Задания:
1. Перескажите короче абзац отрывка, который начинается словами «Предварительный вариант этой самиздатской статьи». Сохраните главные факты.
2. Продолжите отрывок об Андрее Амальрике, начиная сразу после его последней фразы.

Отрывок текста:
Предварительный вариант этой самиздатской статьи я раздал друзьям для критики. Первым читателем был Андрей Амальрик. Ему статья понравилась, но ему нравилось все, что я делал, — может быть потому, что мне нравилось все, что делал он. В своем самом знаменитом и самом элегантном эссе «Просуществует ли Советский Союз до 1984» он предсказывал скорый развал советской системы — и не слишком ошибался. КГБ его ненавидел: за независимость, за быстроту ума, за холодную ненависть к режиму, закутанную в облако шуток и издевок. Он только что вернулся из ссылки, а до того был в лагере, а еще раньше — в ссылке же. В Москве жить ему было запрещено. Можно было, правда, гостить у жены — трое суток по закону. Милиции полюбилось, однако, подымать его с постели уже в середине третьей ночи и запирать в вонявшую блевотиной КПЗ, пристанище уголовников и бездомных. Наконец, Андрей и Гюзель нашли нелегальную квартиру недалеко от нас и исчезли, выходя из тайника подышать свежим воздухом только по ночам. Мы с Ириной пробирались к ним на приемы, замысловато петляя между домами и деревьями. Из укрытия Амальрики вышли в 1976-ом, когда голландское правительство добилось для них разрешения эмигрировать в Голландию.
Среди прочих подготовок к отъезду Андрей стал брать уроки английского языка. Анатолий Щаранский давал их у меня на дому; нам был нужен английский. Толе — официально зарегистрированный источник дохода.

Приложенные материалы:
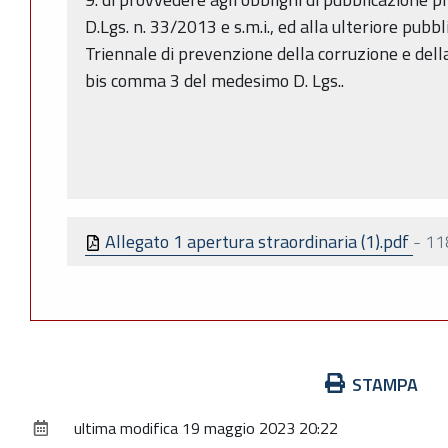
D.Lgs. n. 33/2013 e s.m.i., ed alla ulteriore pubb
Triennale di prevenzione della corruzione e della
bis comma 3 del medesimo D. Lgs..
Allegato 1 apertura straordinaria (1).pdf
-
11
Azioni
STAMPA
sul
ultima modifica
19 maggio 2023 20:22
documento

Ответы к заданиям:
1. Первым читателем предварительного варианта самиздатской статьи стал Андрей Амальрик. Ему нравилось все, что делал автор, а автору нравилось все, что делал он. В эссе «Просуществует ли Советский Союз до 1984» Амальрик предсказал скорый развал советской системы и почти не ошибся. КГБ ненавидел его за независимость, быстрый ум и прикрытую шутками ненависть к режиму. Амальрик прошел ссылку, лагерь и снова ссылку. Жить в Москве ему запрещалось, и он мог лишь трое суток гостить у жены, но милиция забирала его в КПЗ уже на третью ночь. Тогда Андрей и Гюзель поселились на нелегальной квартире недалеко от автора и выходили на воздух только по ночам. Автор с Ириной пробирались к ним окольными путями. Из укрытия Амальрики вышли в 1976 году, когда голландское правительство добилось для них разрешения эмигрировать в Голландию.

2.
В декабре 1975 года десятки диссидентов из Москвы, Ленинграда, Прибалтики поехали в Вильнюс, место суда над Сергеем Ковалевым, арестованным год назад за редактирование Хроники текущих событий. (Он был также и членом Амнистии и членом Инициативной группы защиты прав человека.) Его судили теперь по статье «антисоветская агитация и пропаганда». Сахаров был тоже в Вильнюсе, а Елена Боннэр зачитывала в это время его Нобелевскую речь в Осло. Только жене и сыну Сергея позволили присутствовать в зале суда, да и то было удивительно. Суд объявили «открытым для публики», но, как обычно на процессах известных диссидентов, в особых автобусах привозили особую «публику», а затем объявляли, что свободных мест нет. И как обычно, мы собирались по вечерам на квартирах местных диссидентов и протоколировали судебные заседания со слов родных; официальные протоколы были де-факто засекречены, а кроме того, не содержали почти ничего общего с реальным процессом. Днем же собирались около суда, окруженные тайными агентами и явными чинами КГБ, спорили с милицией около дверей, подписывали обращения и петиции, собирали деньги, обсуждали события, волновались, пытались увидеть подсудимого, махнуть ему рукой и кричали «Сережа! Сережа!», когда появлялся обшитый жестью «черный ворон», в котором может быть, мы точно не знали, увозили Сергея Ковалева. И бежали за машиной, и кричали: «Сережа!» — пока «ворон» не исчезал, чтобы душевно поддержать заключенного товарища.